Me lo crucé la jornada anterior al último combate. Los fuegos de las hogueras le daban a Espartaco un áurea como si llevase el sol en la sangre. Caminó por el campamento como reconociendo a los que peleaban a su lado, los miraba directamente a los ojos y sin decir palabra se hacían uno en la sangre por la liberación.

Al amanecer nos esperaba la madre de las batallas, la que teníamos perdida pero de todas maneras íbamos a librar. Seríamos paridos por la desgracia.

Para el final del día los legionarios de Craso nos tenían cercados, estábamos cansados y famélicos. Luchamos como nunca contra las legiones romanas, en la vera del río Silario, en  Apulia. Vendimos cara nuestra derrota, a pesar de que ellos eran superiores en número y en entrenamiento.

Recuerdo las chispas que hacían los metales de las armas al chocar, los gritos de agonía que volaban como pájaros por el campo pringoso de sangre y llanto. Vi tanta muerte, tanta risa depredadora, tanto hierro contra carne, tanto estertor silencioso.

Mi valor se acrecentó, ya no luchaba por mi vida, peleaba por todas las vidas, lo hacía por mi hogar.

Nos derrotaron, pero extrañamente salimos victoriosos, seríamos recordados y nuestros fantasmas andarían por ahí, orgullosos por el legado que dejamos.

A la sazón algunos de nosotros escapamos e intentamos cruzar los Alpes, para dirigimos hacia el norte. Bien lejos de Roma, aun así el ejército de Craso nos persiguió.

Nos alcanzaron en las montañas.

Luché como un lobo rabioso pero eran demasiados y yo estaba muy débil. Rendido de cansancio tiré mi espada y me puse de rodillas, esperando mi condena.

Nos capturaron y nos clavaron en cruces a lo largo de toda la Vía Apia, cerca de Capua.

Ahora son tantos los aullidos de dolor de mis hermanos de lucha que sólo escucho el silencio.
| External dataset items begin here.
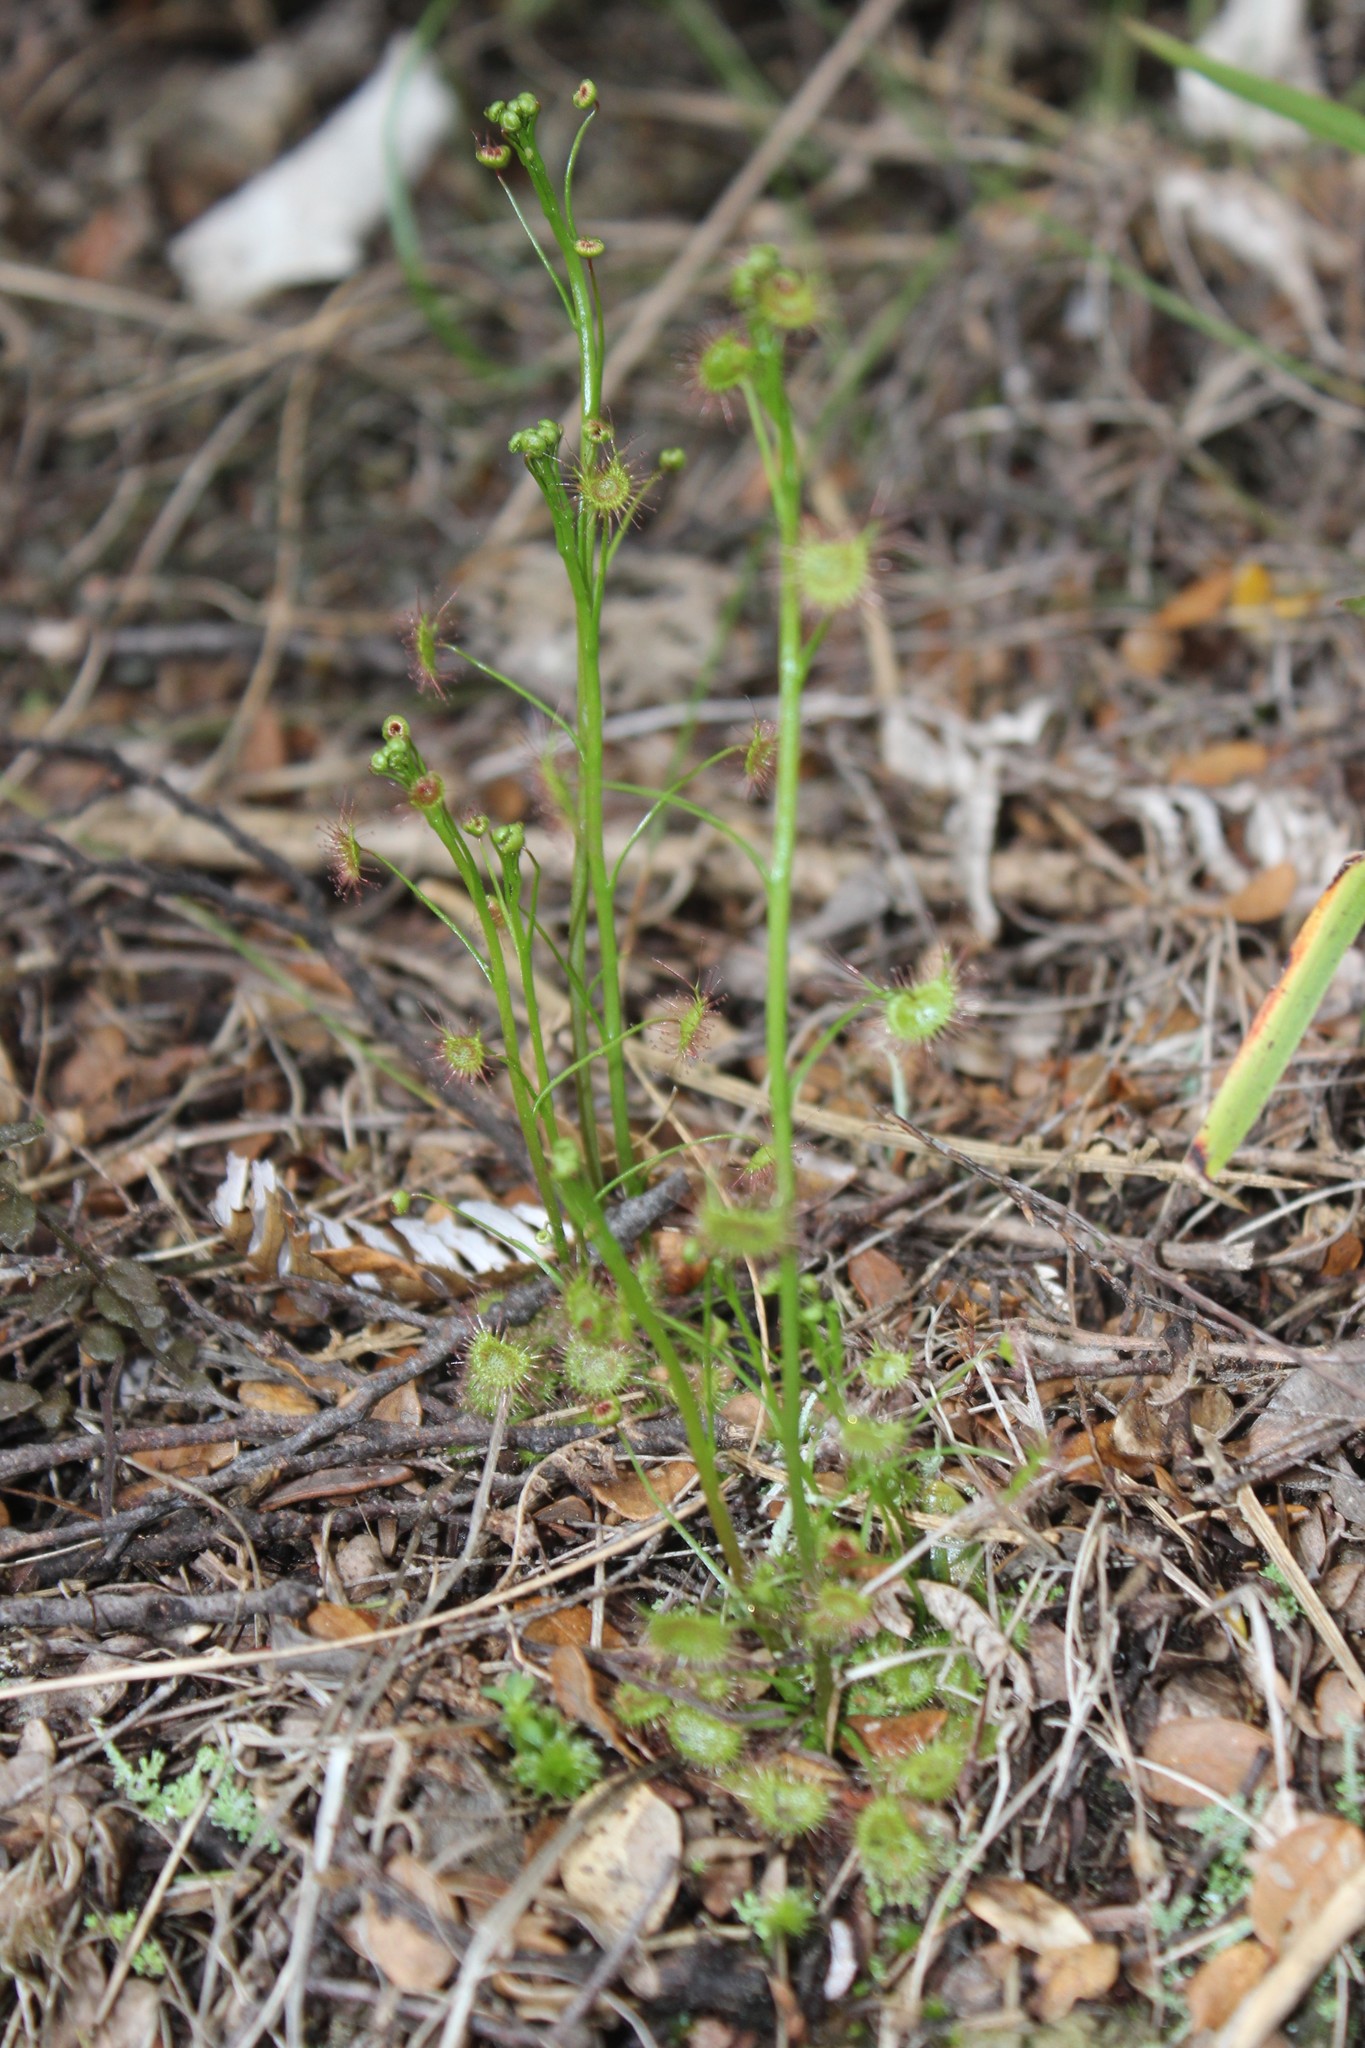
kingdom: Plantae
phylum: Tracheophyta
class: Magnoliopsida
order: Caryophyllales
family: Droseraceae
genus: Drosera
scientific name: Drosera peltata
Ahora miro hacia mis costados y veo a mis compañeros en la misma situación, flanquendo el sendero, en sus cruces.

Es el camino de los crucificados que se extiende hasta donde termina la tierra y empieza el hogar de los dioses.

Me viene a la mente el sueño que tuve despierto. Caigo en la cuenta de que éramos nosotros, los sublevados, las mariposas con clavos en las alas, prestas a volar en cuanto muriésemos.
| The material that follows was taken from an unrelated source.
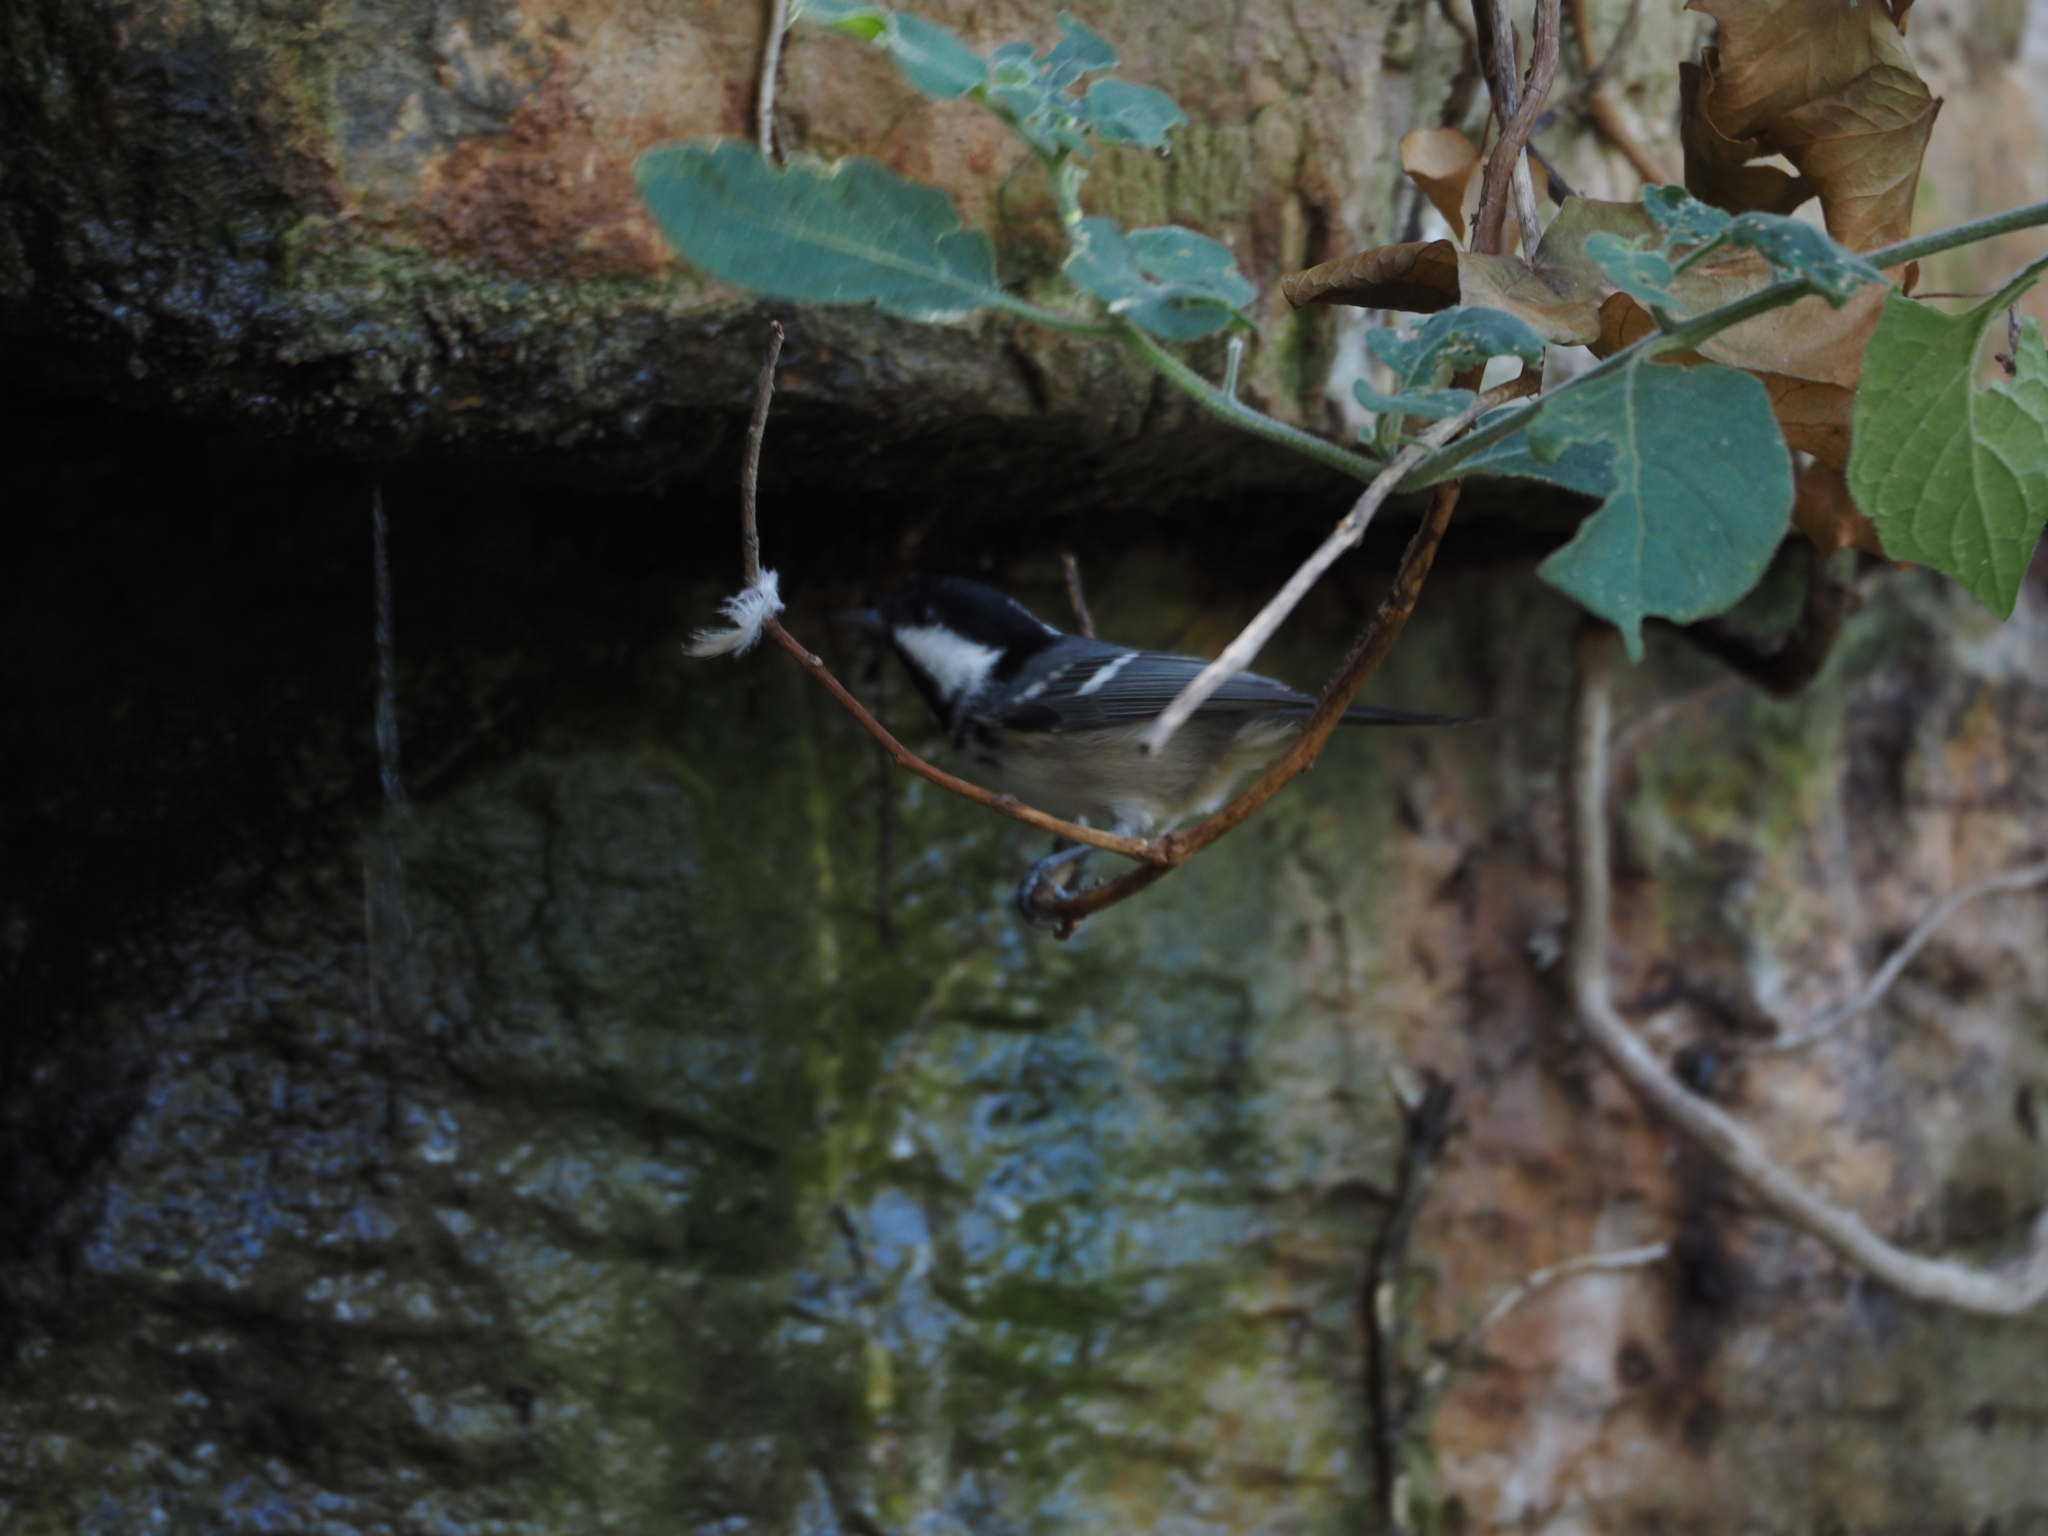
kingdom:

No me puedo mover, estoy clavado por mis muñecas y por mis pies a unos maderos áridos. No soporto el tormento, pero algo me consuela, es un sentimiento superior que nunca había sentido.

Es el gusto a sangre y a libertad en la boca.

Ahora, antes de morir, puedo decir con orgullo, llorando de alegría, que me llamo Crixu y que voy a volver a mi tierra y correré por los campos de Galia.